▶ **WORK INSTRUCTION**
Only the lines from the one that includes "color: #be185d ->" through the last line below belong in the reply, copied exactly and without pictures.
■ ■ ■ ■
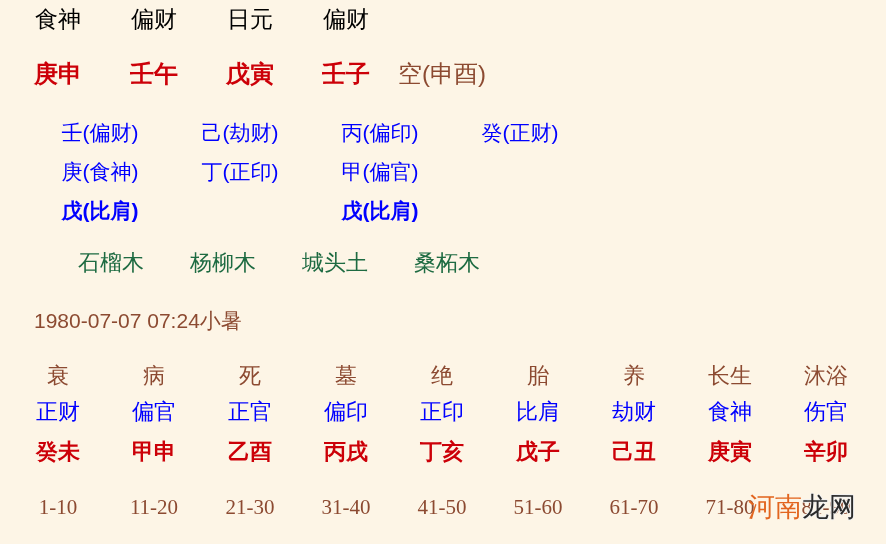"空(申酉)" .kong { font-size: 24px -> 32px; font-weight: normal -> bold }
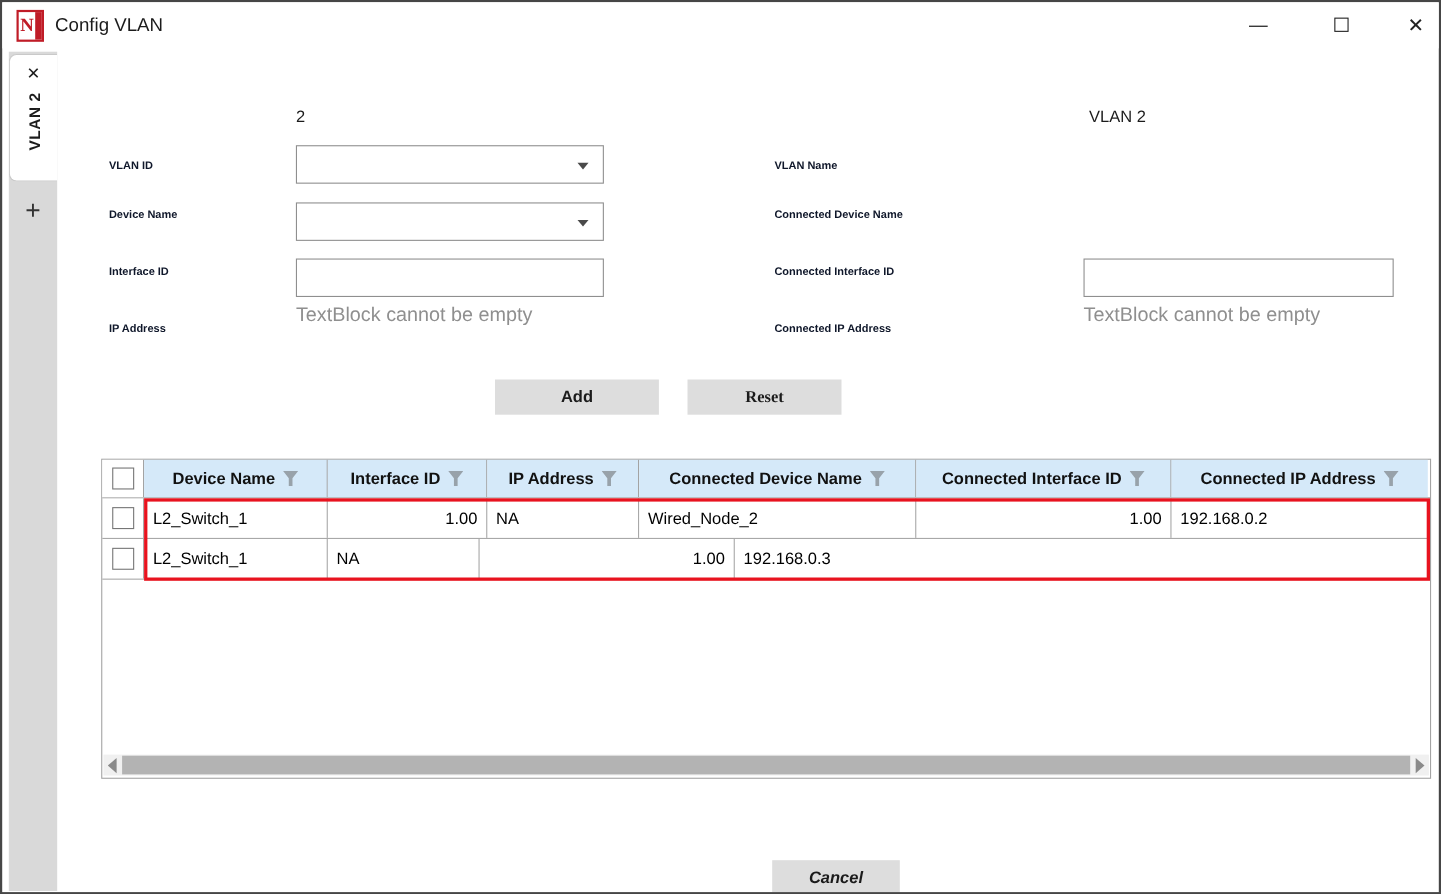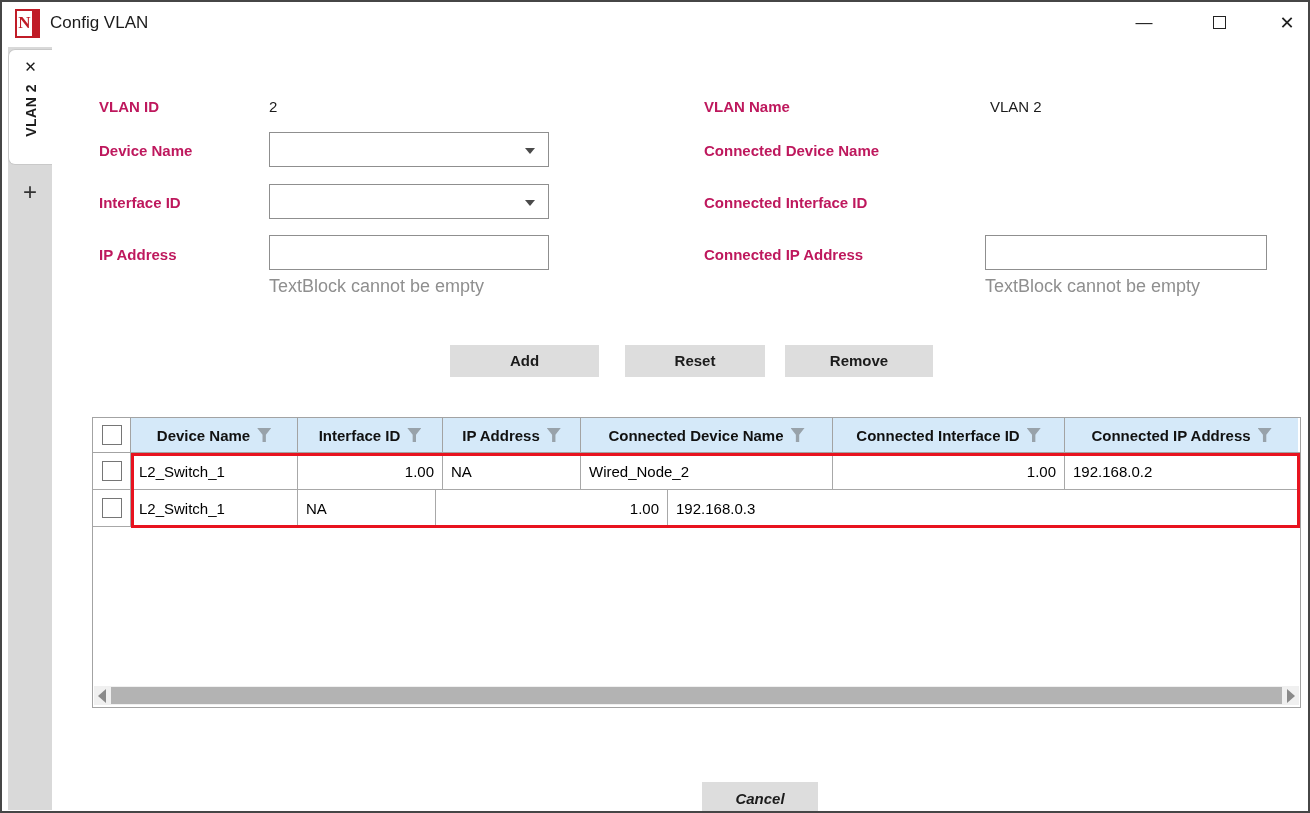"VLAN ID" .lbl { color: #be185d -> #0f172a; font-size: 15px -> 10px; margin-top: none -> 48px }
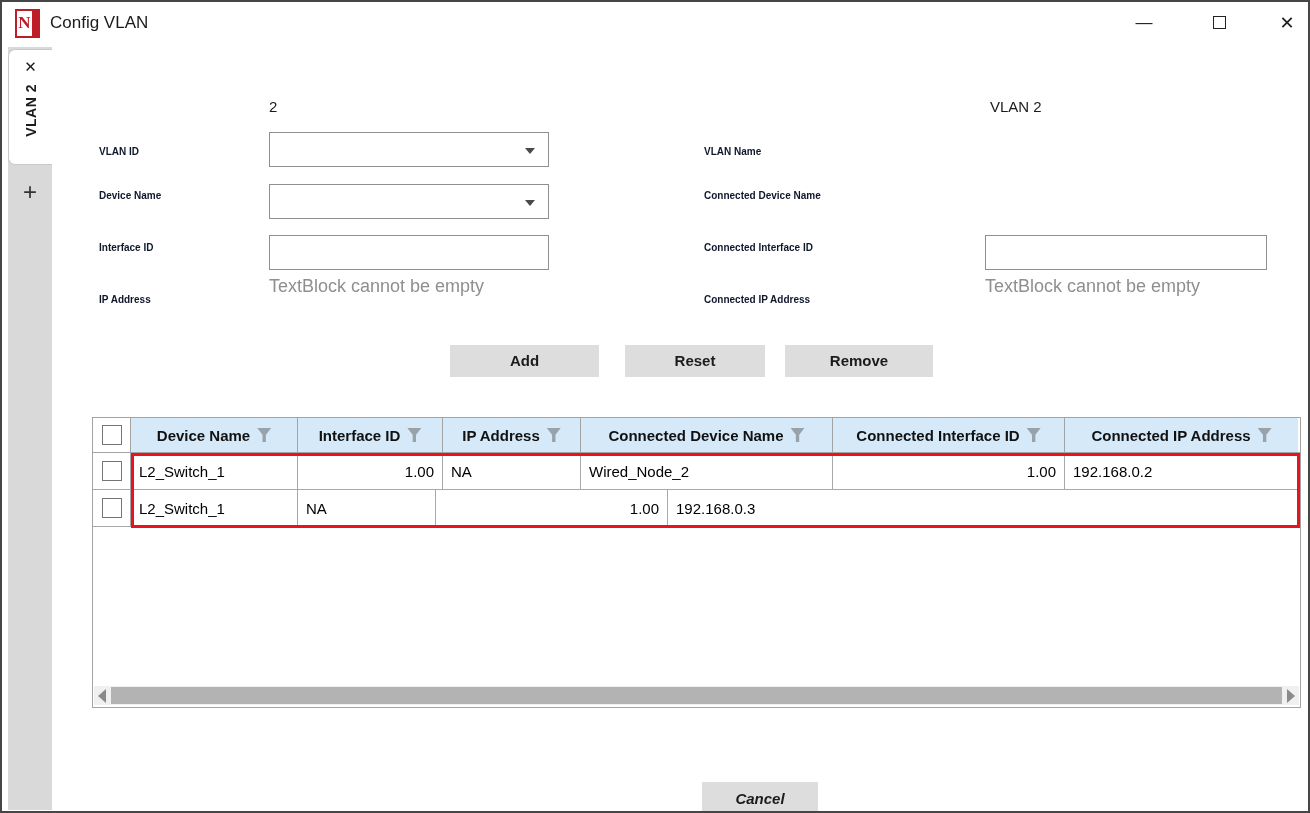"Reset" div.flatbtn { font-family: none -> Liberation Serif, serif }
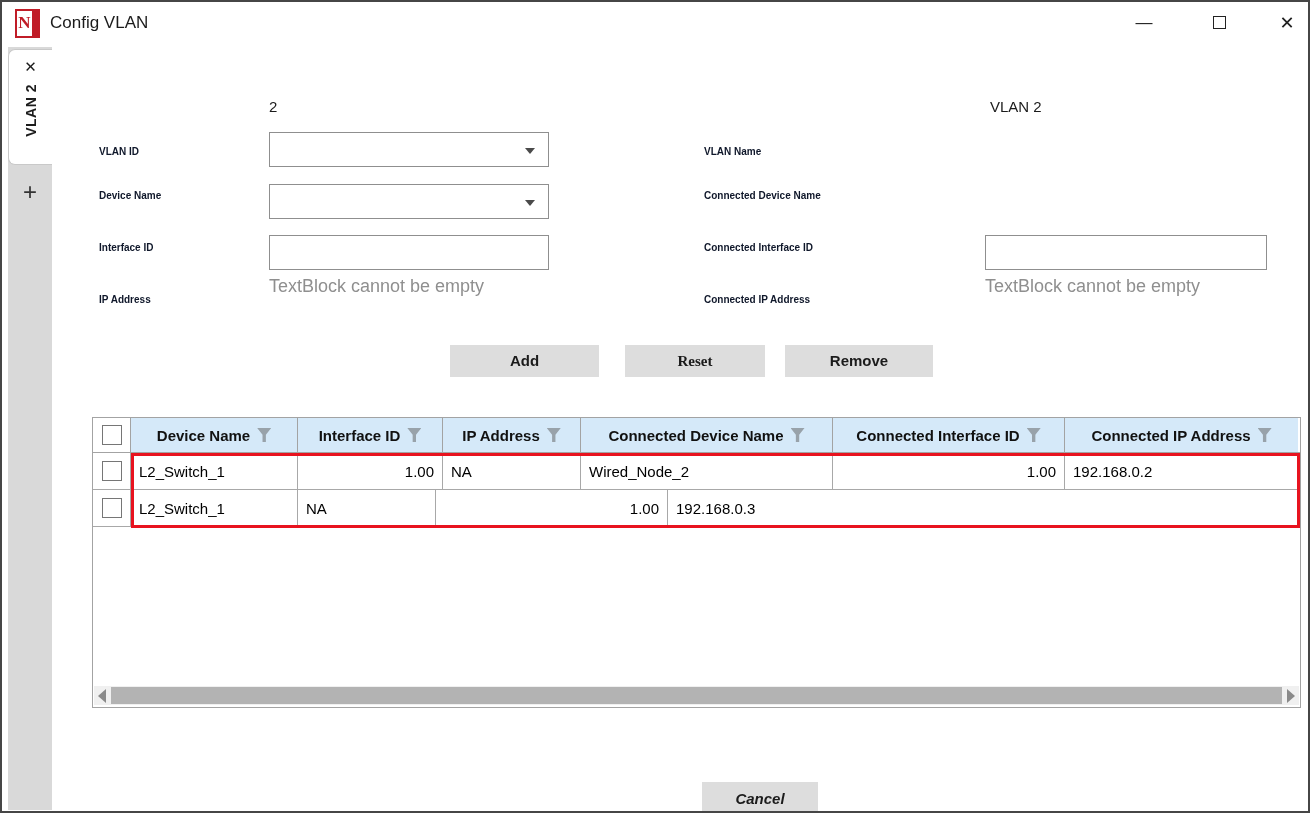"Remove" div.flatbtn { html: <div>Remove</div> -> none }
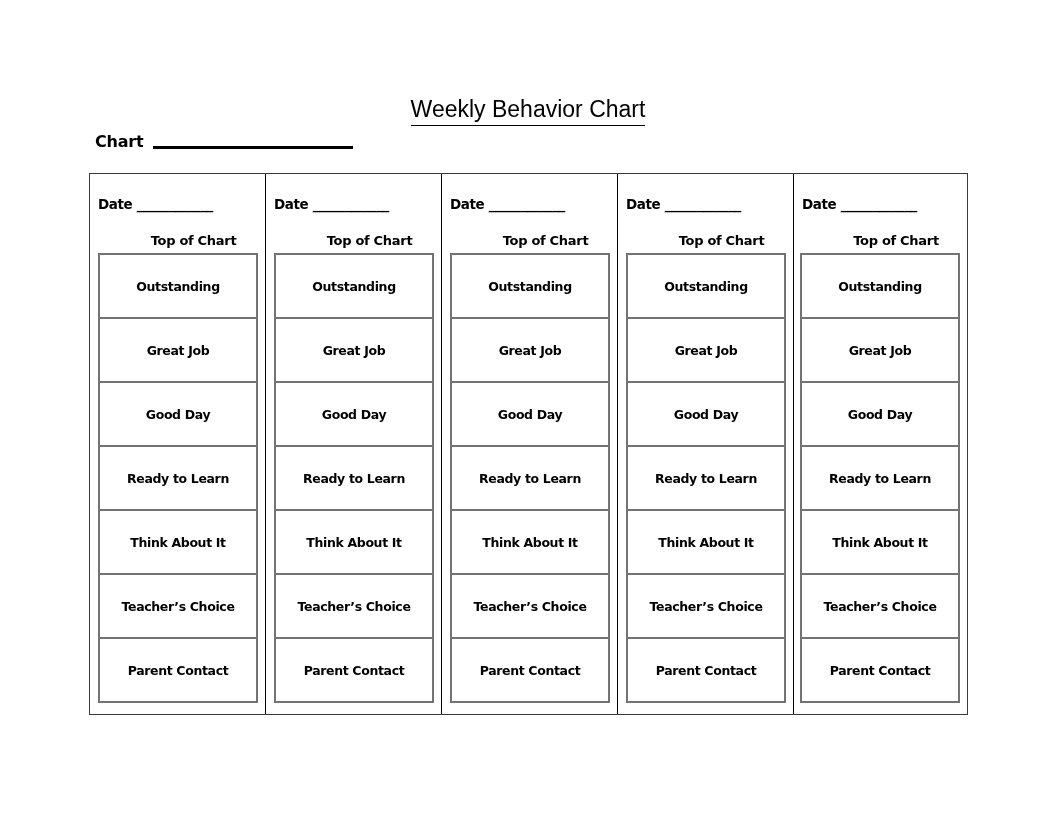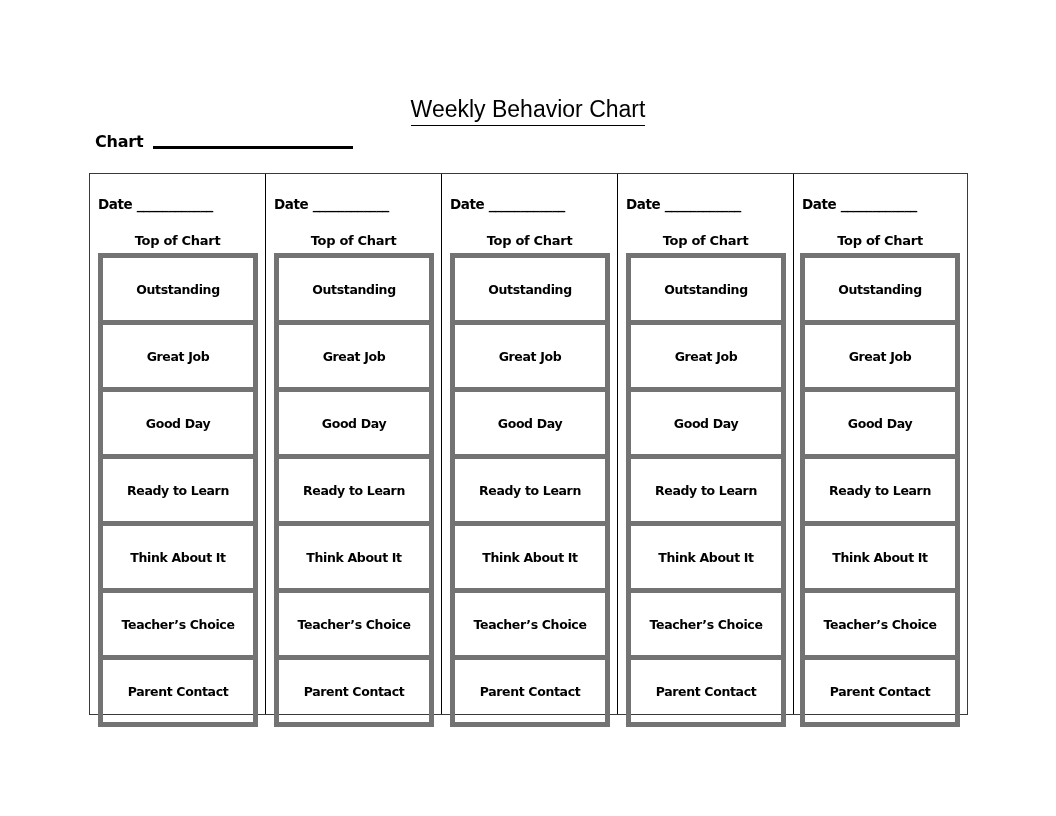"Top of Chart" .top-of-chart { left: 0 -> 16px }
■ ■ ■ ■
▶ **RESPONSE AREA**
"VLAN ID" .lbl { color: #be185d -> #0f172a; font-size: 15px -> 10px; margin-top: none -> 48px }
"Reset" div.flatbtn { font-family: none -> Liberation Serif, serif }
"Remove" div.flatbtn { html: <div>Remove</div> -> none }
"Top of Chart" .top-of-chart { left: 0 -> 16px }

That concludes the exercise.